What is required |
Gather each line in the entries that includes the string "depth".

*** Opening Data supplied ***

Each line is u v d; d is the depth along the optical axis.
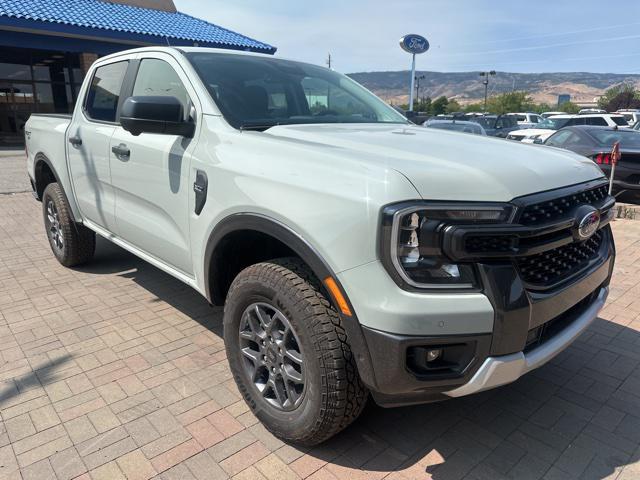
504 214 1.94
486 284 1.91
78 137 4.04
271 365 2.45
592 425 2.65
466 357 1.97
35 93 20.03
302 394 2.29
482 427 2.62
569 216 2.19
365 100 3.80
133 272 4.81
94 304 4.05
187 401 2.77
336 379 2.12
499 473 2.30
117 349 3.33
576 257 2.44
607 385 3.02
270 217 2.26
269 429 2.48
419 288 1.88
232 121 2.80
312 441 2.34
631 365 3.25
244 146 2.54
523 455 2.41
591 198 2.47
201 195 2.69
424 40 27.06
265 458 2.36
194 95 2.95
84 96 4.20
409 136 2.75
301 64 3.78
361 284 1.94
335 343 2.11
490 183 2.01
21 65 19.47
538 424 2.65
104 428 2.54
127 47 19.80
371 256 1.91
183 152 2.85
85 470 2.26
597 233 2.74
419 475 2.27
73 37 18.25
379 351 1.93
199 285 2.90
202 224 2.71
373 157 2.16
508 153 2.43
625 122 17.36
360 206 1.93
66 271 4.83
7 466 2.27
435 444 2.48
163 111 2.73
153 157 3.09
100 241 5.85
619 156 7.49
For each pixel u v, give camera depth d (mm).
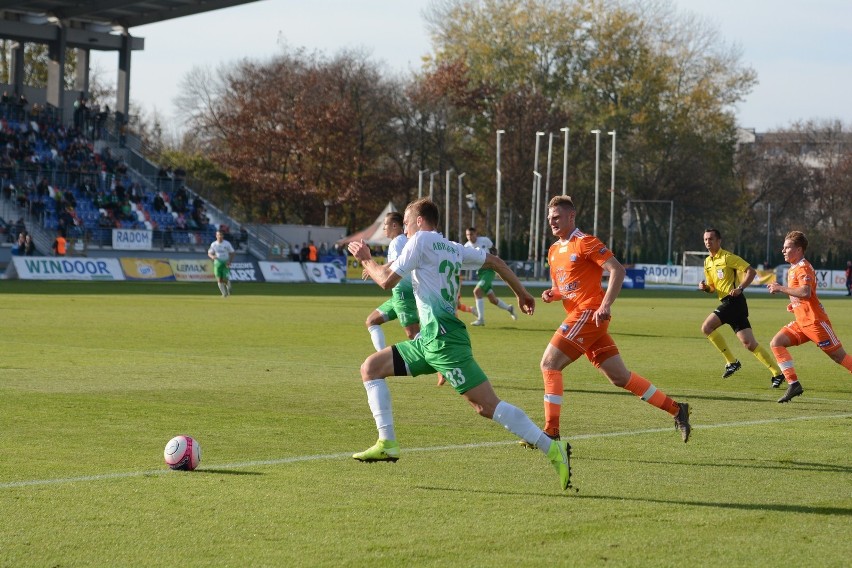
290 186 186125
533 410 28609
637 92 194875
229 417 26172
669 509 17062
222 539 14945
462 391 18656
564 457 18109
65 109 156375
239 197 191375
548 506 17156
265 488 18188
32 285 102125
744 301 36062
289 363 39375
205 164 190125
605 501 17594
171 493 17719
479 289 63062
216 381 33531
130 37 156750
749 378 37875
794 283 31578
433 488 18359
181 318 62875
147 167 154250
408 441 23094
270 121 190500
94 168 142750
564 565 13867
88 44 153750
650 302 99625
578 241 22656
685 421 22609
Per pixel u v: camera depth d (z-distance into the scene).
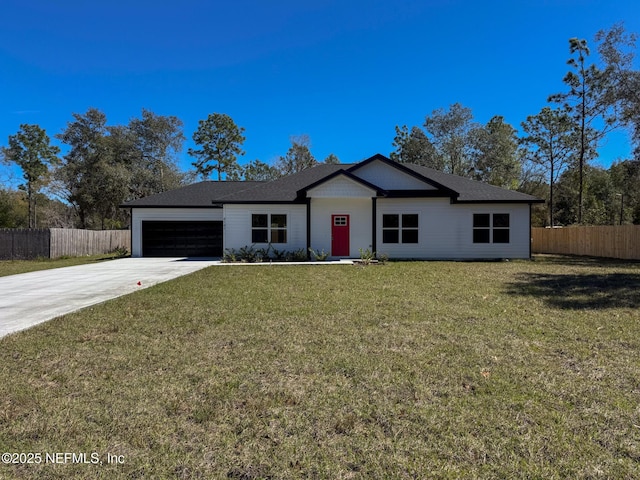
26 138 39.94
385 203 17.52
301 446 2.45
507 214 17.36
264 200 17.16
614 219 32.34
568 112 28.80
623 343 4.61
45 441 2.51
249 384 3.42
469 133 37.62
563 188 35.97
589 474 2.16
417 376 3.59
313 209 17.47
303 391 3.27
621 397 3.14
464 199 17.09
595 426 2.68
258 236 17.36
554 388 3.31
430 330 5.16
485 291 8.30
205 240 20.80
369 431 2.63
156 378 3.56
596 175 38.16
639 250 17.19
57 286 9.53
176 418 2.82
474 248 17.38
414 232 17.48
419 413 2.88
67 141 41.09
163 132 43.88
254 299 7.42
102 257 21.02
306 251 16.95
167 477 2.15
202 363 3.96
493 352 4.27
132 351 4.34
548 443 2.47
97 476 2.15
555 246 22.95
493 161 36.97
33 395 3.19
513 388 3.32
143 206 20.44
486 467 2.23
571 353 4.23
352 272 12.01
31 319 5.94
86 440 2.52
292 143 45.25
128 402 3.07
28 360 4.07
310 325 5.45
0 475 2.15
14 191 39.09
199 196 21.70
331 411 2.92
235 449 2.42
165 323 5.60
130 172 39.31
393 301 7.18
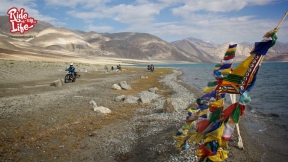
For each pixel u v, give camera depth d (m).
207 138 4.95
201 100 5.52
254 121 13.46
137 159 7.99
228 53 5.35
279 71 73.12
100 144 9.19
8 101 15.52
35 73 37.22
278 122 13.23
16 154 7.96
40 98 17.05
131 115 13.96
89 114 13.30
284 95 23.89
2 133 9.66
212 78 46.97
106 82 30.94
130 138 9.94
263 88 30.17
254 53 4.61
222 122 4.80
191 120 5.80
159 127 11.41
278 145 9.62
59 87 24.16
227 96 21.66
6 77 29.86
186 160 7.77
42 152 8.22
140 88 27.19
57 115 12.69
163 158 8.01
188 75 56.84
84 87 24.80
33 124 11.02
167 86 30.45
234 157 8.34
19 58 78.06
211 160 4.86
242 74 4.72
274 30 4.34
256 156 8.50
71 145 8.95
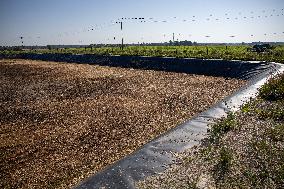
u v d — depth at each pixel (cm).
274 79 1905
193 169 759
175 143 951
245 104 1410
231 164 768
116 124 1403
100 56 5334
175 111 1627
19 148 1148
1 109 1792
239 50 6372
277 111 1233
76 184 770
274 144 898
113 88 2462
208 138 984
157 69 3975
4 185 870
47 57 6731
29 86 2706
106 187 699
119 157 1012
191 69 3638
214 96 2017
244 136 977
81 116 1574
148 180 716
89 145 1144
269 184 674
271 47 6625
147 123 1404
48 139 1232
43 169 957
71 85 2700
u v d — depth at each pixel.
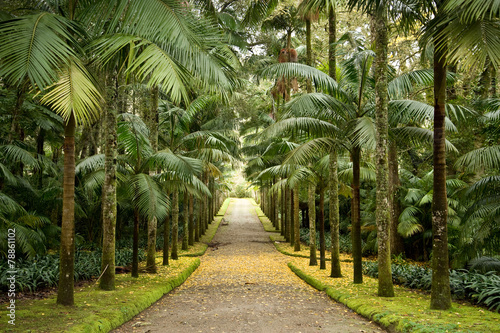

*** Closing Data supplied ***

Result of this task |
Each line is u v d; d is the depth along the optical axis.
For each pixel u v, give camera depth d (mm).
Per pixel u v: camera depth d (z-distance into the scene).
For each pixel u v, give camera depth d (m).
u v d — depth at each pixel (cm).
u v d — depth at each pixel.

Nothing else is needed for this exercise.